The group also discussed the importance of lobbying within the institution to open up more data, and the need to attach the idea of open data to things people already understand, such as RSS feeds, to help change the hearts and minds of decision makers. Chris Gutteridge argued for collecting quotes from happy managers and shared some of the comments he has already collected towards this aim.
KIS Data Sources
One of the main practical activities of the day was to consider the requirements of the new Key Information Sets (KIS) that the government are requiring universities to provide.
The group examined the the requirements in detail and brainstormed potential data sources that could be used to satisfy the requirements. They identified a number of issues and gaps in the data that is currently openly available and discussed mechanisms for encouraging specific organisations to release the necessary data.
Following on from this, one group worked on an interface design which could take KIS data and data from other sources to create a profile of each institution, enabling prospective students to compare universities and select their own weighting for different aspects of university life that interest them to create a more personalised search experience.

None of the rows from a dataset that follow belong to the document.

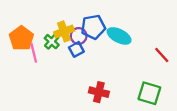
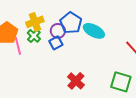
blue pentagon: (93, 27) -> (71, 23), turned -30
yellow cross: (64, 31) -> (35, 22), moved
red cross: (99, 92) -> (76, 81), turned 30

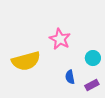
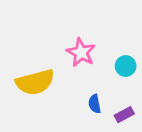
cyan circle: (93, 58) -> (126, 66), moved

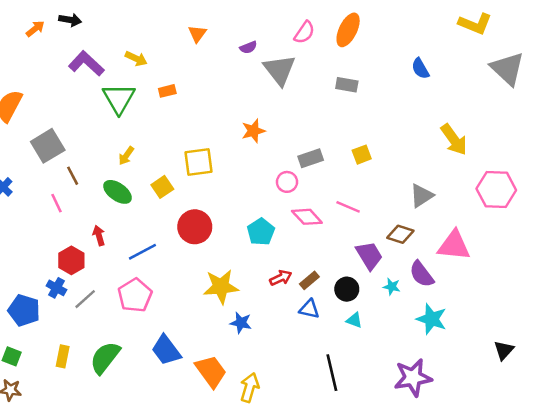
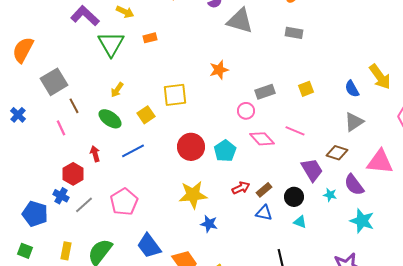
blue semicircle: (420, 69) -> (352, 89), moved
gray triangle: (279, 70) -> (240, 21), turned -36
red circle: (195, 227) -> (191, 147), moved
blue line: (142, 252) -> (133, 151), moved

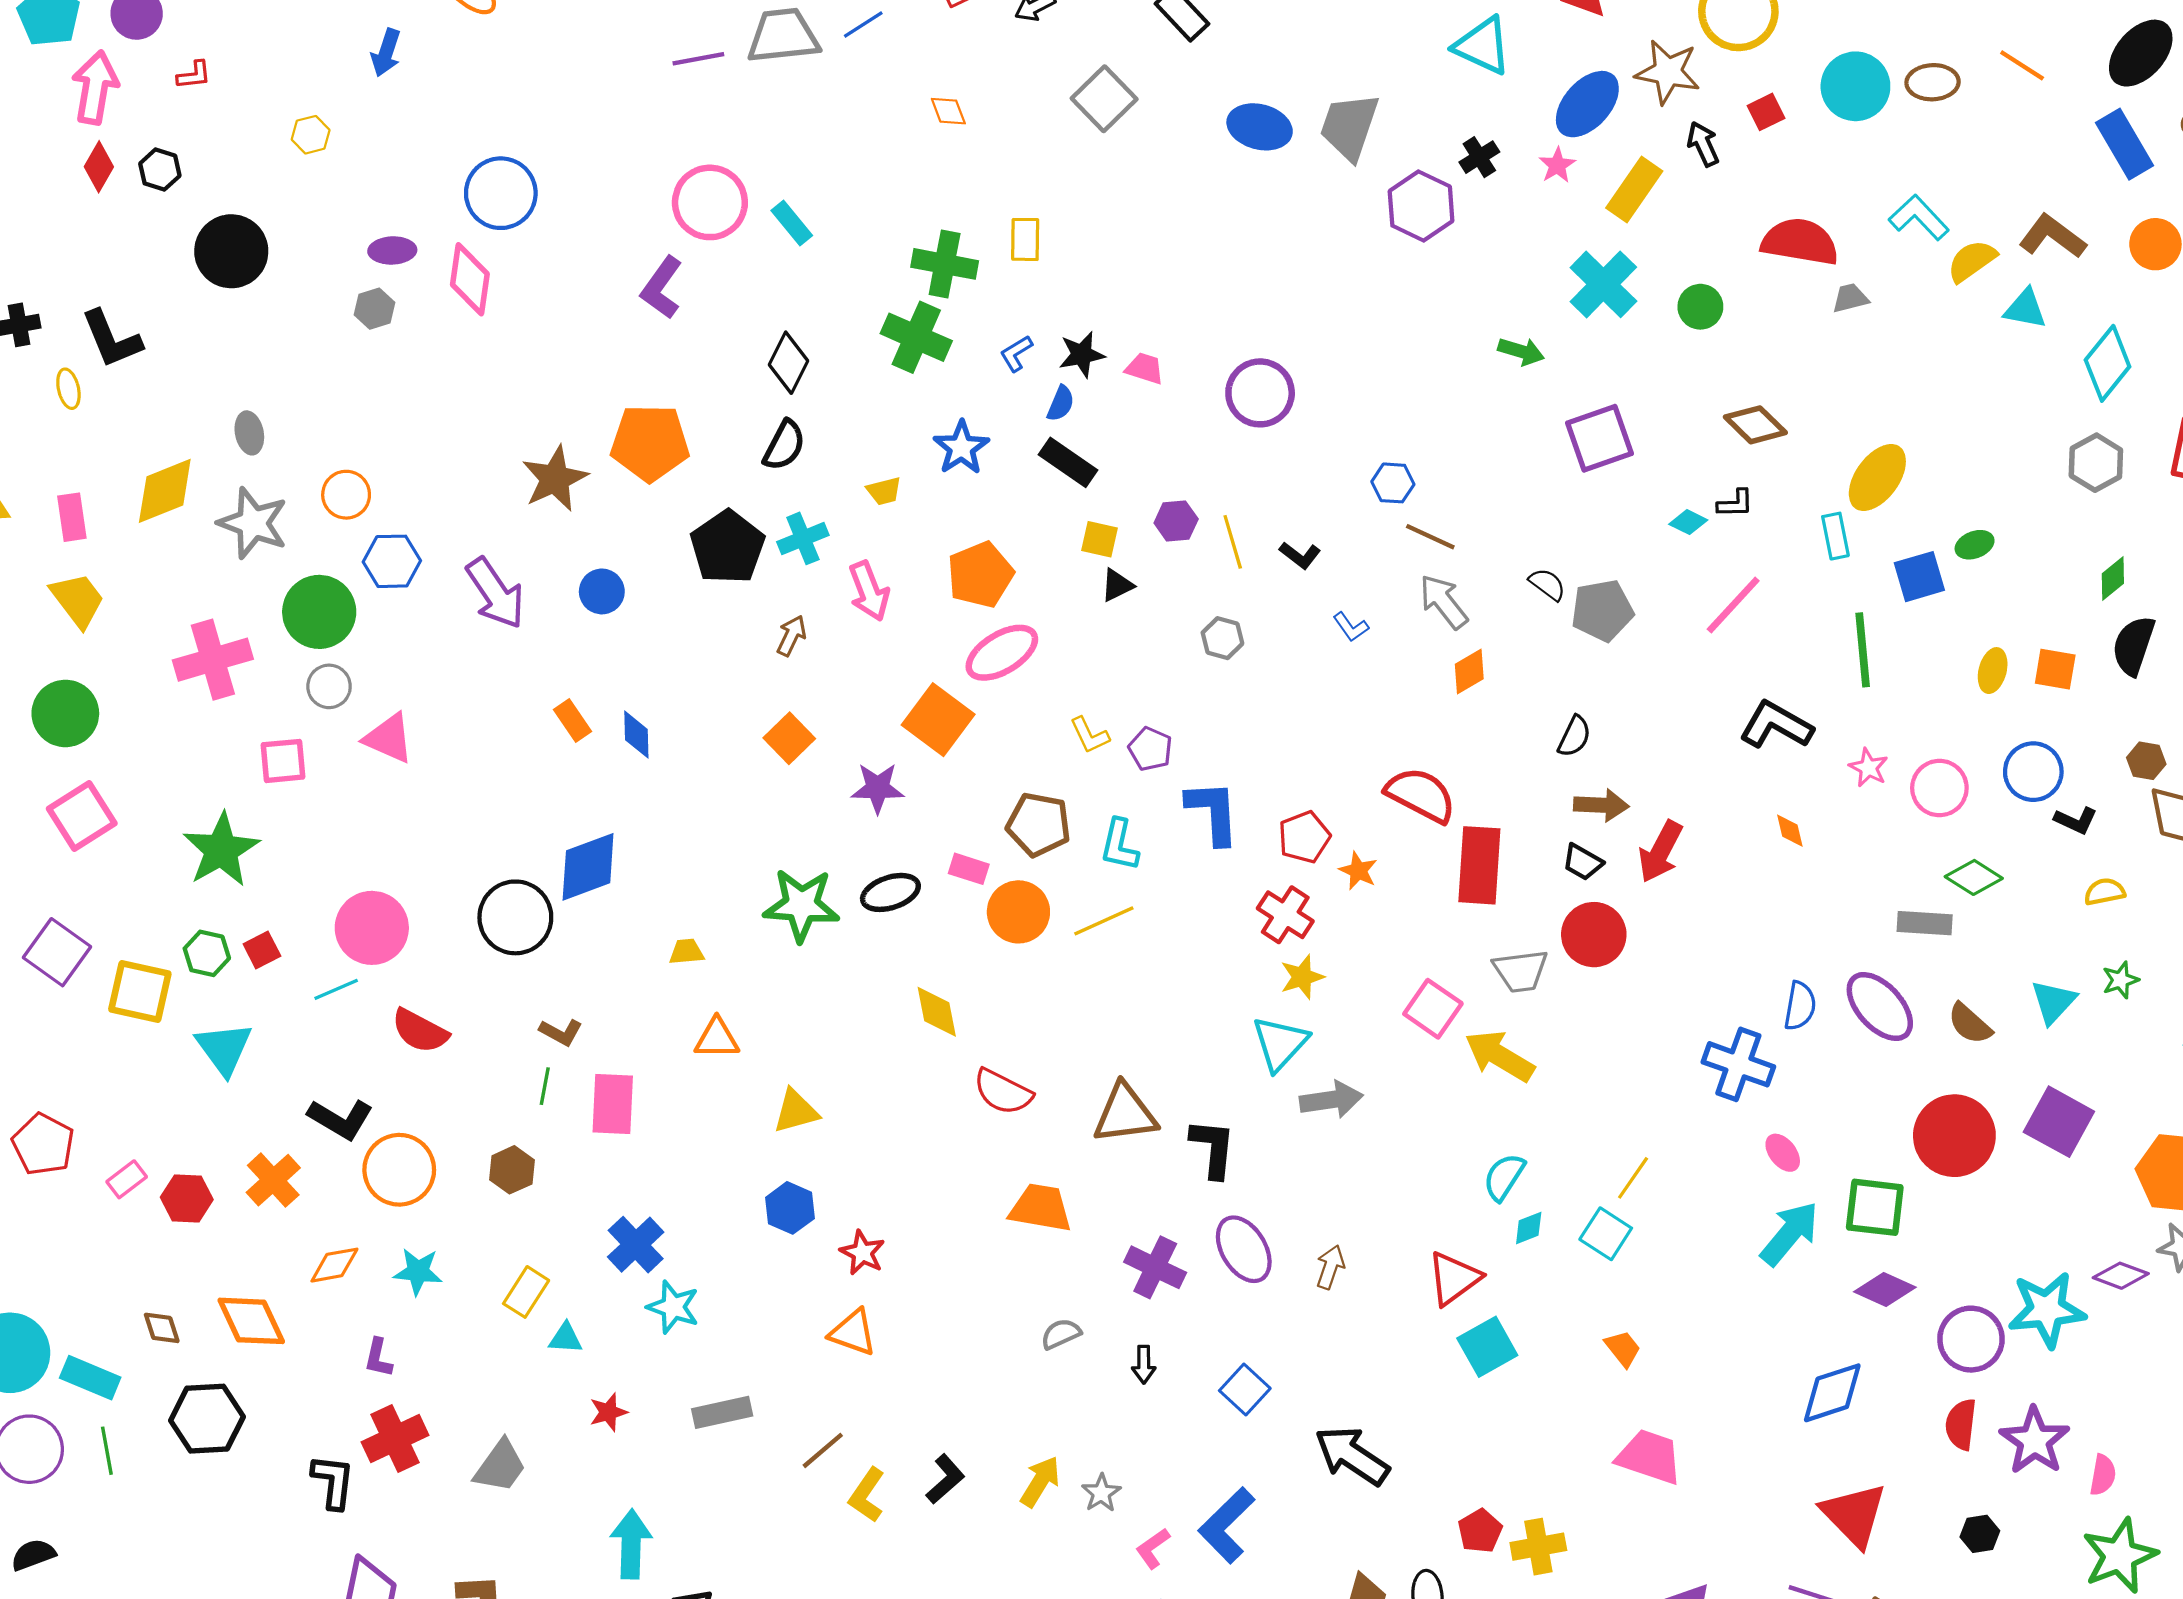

They identified eight priority areas which prospective students could rank on sliders to indicate their relative importance to them. These included: gender rations, accommodation costs, sports facilities, local cultural context, social life, community engagement opportunities, environment and transport. The group identified potential data sources to score universities against these priorities and explored the types of algorithms that might be needed to calculate a single value from
Accommodation Cost Heat Map
The main code produced by the hack day was written by Ben O’Steen (Cottage Labs) and Dave Challis (University of Southampton) who created an accommodation cost heat map using data from Zoopla. They queried Data.gov.uk to get a list of latitude and longitudes for the UK HE institutions, which they passed to the Zoopla search API to find properties within a 15 miles radius of each featuring the keywordsstudent and rental only. They calculated the price per person by dividing the rental cost by the number of bedrooms in the property, then converted this data to KML and fed it to Google Maps. Ben describes the project in more detail in his blog post about the project, including links to the code.
Open, linked data proved to be a key theme during the main IWMW workshop, particularly as web managers focused on how to add value to their services. Mike Nolan from Edge Hill University provided a report to the workshop about the activities of the hack day group, observing that: “Web teams may be able to provide assistance integrating information from estates to make campuses more efficient.” This emphasis on data integration highlighted the value of developers for web managers and the strategic innovation that local developers are able to contribute.